The Dakota Access Pipeline Continues
Recently, the Army granted the necessary permits for the Dakota Access Pipeline (“DAPL”). This comes after the project was halted in late 2016 so that further environmental impact statements could be made. Now, the Cheyenne River Sioux are challenging this permit on the grounds that there has been an improper environmental impact statement and that the project violates their freedom of religion.
In support of this, emergency actions and protests have sprung up across the nation. These actions are significant, as they show the Trump administration, who approved the project and reportedly ordered the permits to be granted, that the public is still against this project and continuing violations of indigenous rights. In addition, these protests can place additional pressure on the judicial process to halt the pipeline until a further environmental impact statement can be done.

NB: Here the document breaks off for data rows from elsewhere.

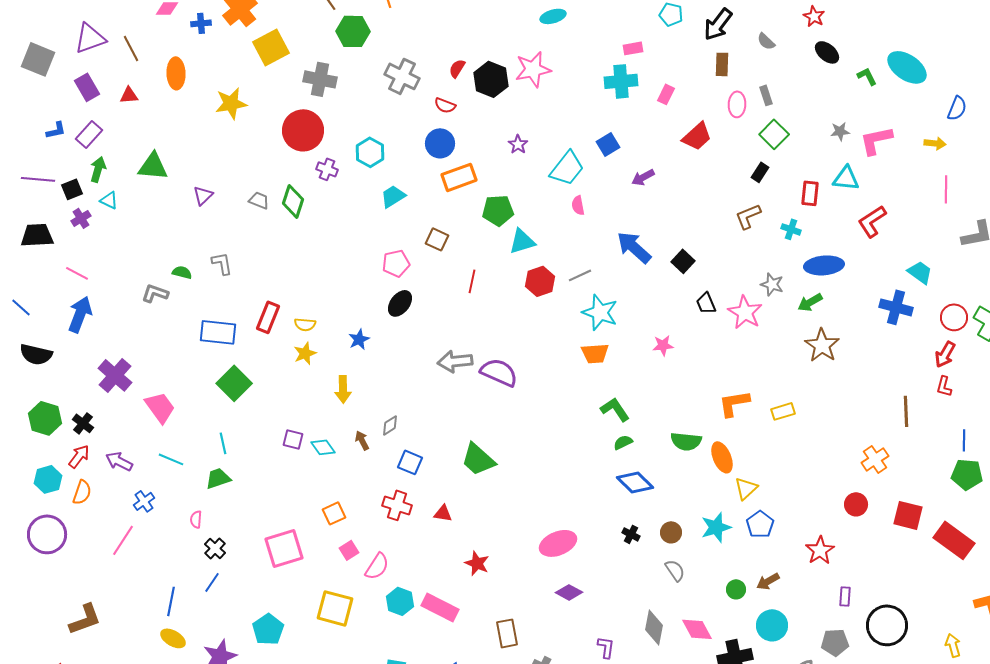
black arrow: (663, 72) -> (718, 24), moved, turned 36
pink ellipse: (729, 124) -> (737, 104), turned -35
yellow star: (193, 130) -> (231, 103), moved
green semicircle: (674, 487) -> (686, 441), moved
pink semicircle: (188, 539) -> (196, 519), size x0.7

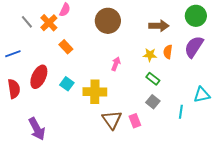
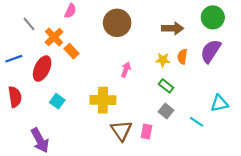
orange cross: (49, 23) -> (54, 37), moved
red ellipse: (39, 77) -> (42, 69), moved
cyan square: (67, 84) -> (57, 101), moved
cyan line: (181, 112) -> (196, 122), turned -64
pink rectangle: (135, 121) -> (146, 132), turned 32

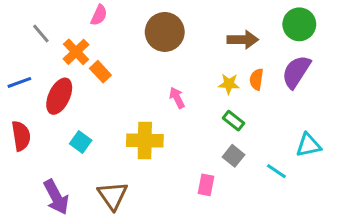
pink arrow: (126, 70) -> (177, 98), turned -48
brown triangle: (121, 131) -> (113, 196), moved

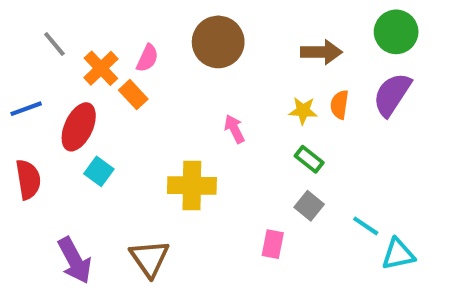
pink semicircle: (99, 15) -> (147, 58), moved
cyan square: (81, 142) -> (99, 171), moved
cyan triangle: (308, 145) -> (398, 254), moved

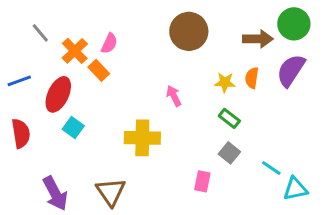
brown circle: (218, 42) -> (189, 31), moved
brown arrow: (321, 52) -> (258, 39), moved

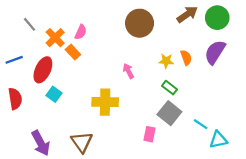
brown arrow: (258, 39) -> (187, 14), moved, turned -35
orange semicircle: (252, 78) -> (186, 58), turned 152
gray square: (229, 153) -> (169, 113), size x1.5

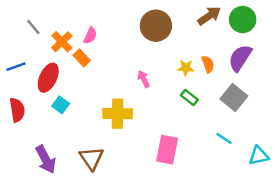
gray square: (169, 113) -> (234, 98), moved
pink rectangle: (150, 134) -> (167, 150), size x1.6
cyan triangle: (218, 140) -> (259, 156), moved

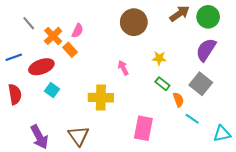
orange semicircle: (208, 64) -> (178, 100), moved
red ellipse: (48, 78) -> (41, 67), turned 45

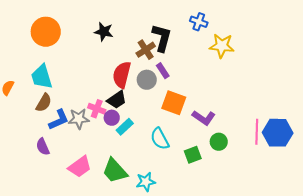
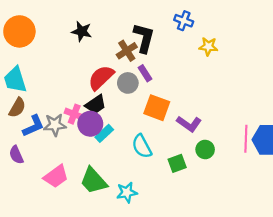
yellow star: (222, 46) -> (208, 46), size x0.7
red semicircle: (122, 75) -> (101, 78), turned 32
purple circle: (112, 118) -> (90, 124), size x1.5

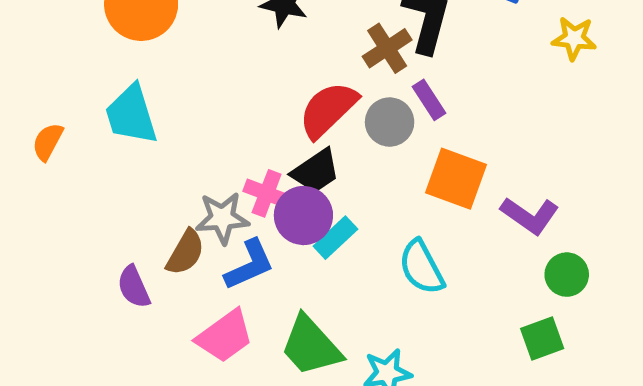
brown semicircle: (17, 108) -> (185, 252), moved
blue L-shape: (33, 126) -> (249, 265), moved
green square: (177, 163) -> (542, 339), moved

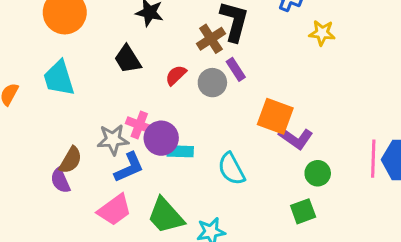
red semicircle: (328, 110) -> (176, 75), size x0.6
black trapezoid: (316, 171) -> (128, 59), moved, turned 92
orange square: (456, 179) -> (275, 116), moved
cyan rectangle: (335, 238) -> (180, 151), turned 45
brown semicircle: (185, 252) -> (71, 160), moved

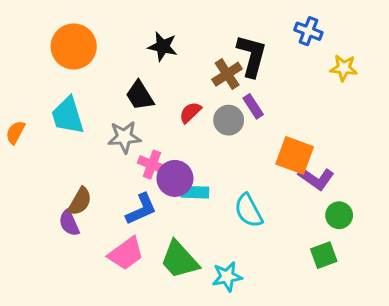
gray star: (113, 140) -> (124, 137), moved

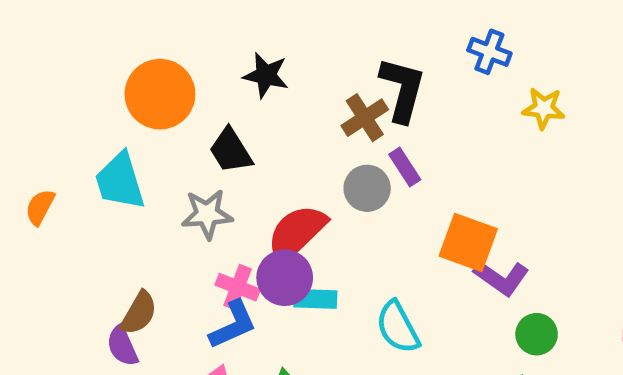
orange circle: (74, 46) -> (160, 94), moved
red semicircle: (190, 112) -> (296, 233), moved, size x1.8
pink cross: (152, 165) -> (238, 287), moved

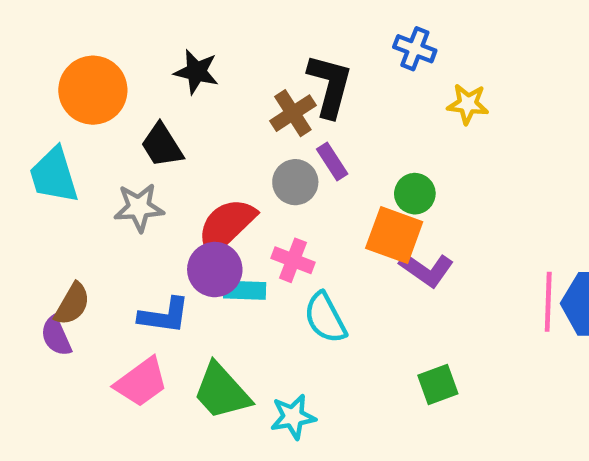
pink cross: (238, 287) -> (293, 260), moved
blue L-shape: (233, 325) -> (164, 316), turned 32
green circle: (537, 334) -> (415, 194), moved

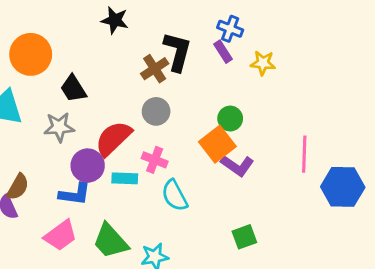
black star: (196, 72) -> (115, 20), moved
purple rectangle: (332, 161) -> (223, 52), moved
orange square: (394, 235) -> (217, 144), turned 32
purple circle: (215, 270) -> (88, 166), moved
pink line: (548, 302) -> (304, 154), moved

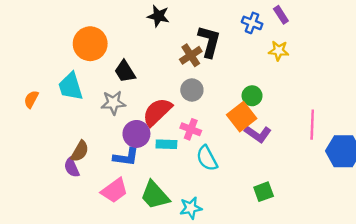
purple rectangle: (223, 52) -> (281, 15), moved

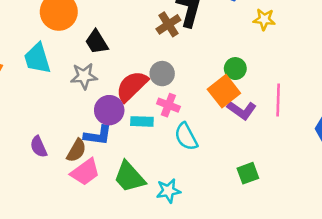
gray circle: (192, 90) -> (162, 74), moved
pink line: (312, 125) -> (278, 100), moved
brown semicircle: (80, 151) -> (76, 150), moved

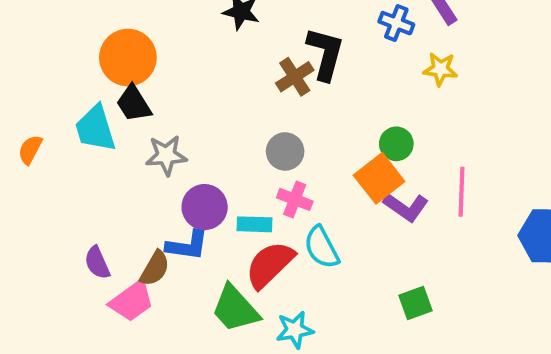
black trapezoid: (97, 42) -> (134, 104), moved
red semicircle: (132, 86) -> (270, 265), moved
pink trapezoid: (85, 172) -> (132, 301), moved

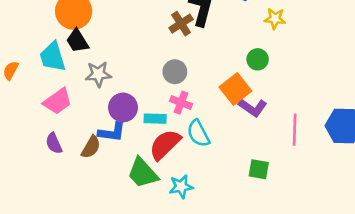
green circle: (396, 144) -> (258, 59), moved
pink line: (461, 192) -> (295, 130), moved
pink trapezoid: (132, 301) -> (58, 101), moved
green square: (415, 303) -> (259, 169), turned 30

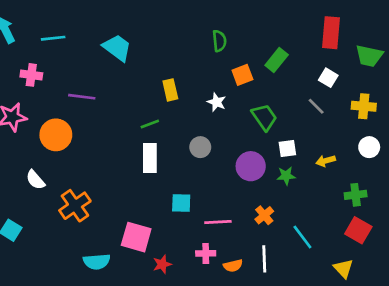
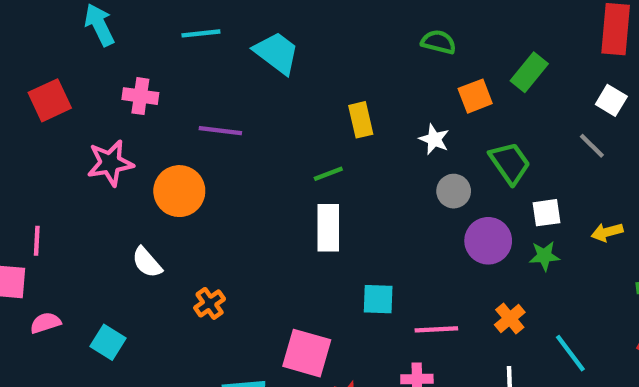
cyan line: (53, 38) -> (201, 33), moved
green semicircle: (219, 41) -> (439, 42), turned -70
gray circle: (200, 147) -> (454, 191), moved
orange cross: (75, 206) -> (210, 303), size x0.6

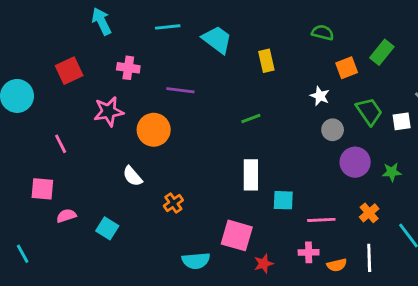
yellow rectangle: (361, 120) -> (266, 61), moved
white square: (547, 213) -> (402, 121), moved
white rectangle: (328, 228) -> (251, 175), moved
pink line: (37, 241) -> (61, 144), moved, turned -30

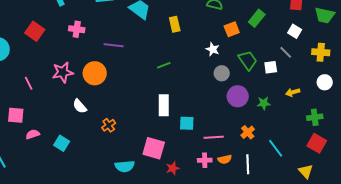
red square: (69, 71) -> (35, 31), turned -30
pink star: (109, 111) -> (63, 72), moved
orange semicircle: (337, 265) -> (225, 159), moved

This violation of indigenous rights comes at a time where the administration and Republican Congress are seeking to gut regulatory regimes. These cuts have focused on environmental and health regulations, with the push to deregulate coming from erroneous misinformation campaigns. Although numerous organizations have filed suit to prevent the administration’s “2 for 1” Executive Order, we must not forget that direct action goes a long way in influencing public policy and judicial decisions. This Executive Order, which mandates that for every one regulation promulgated, two must be cut, has dangerous implications for environmental and health regulations. The impact of this regulation will fall squarely on communities of color and low-income communities.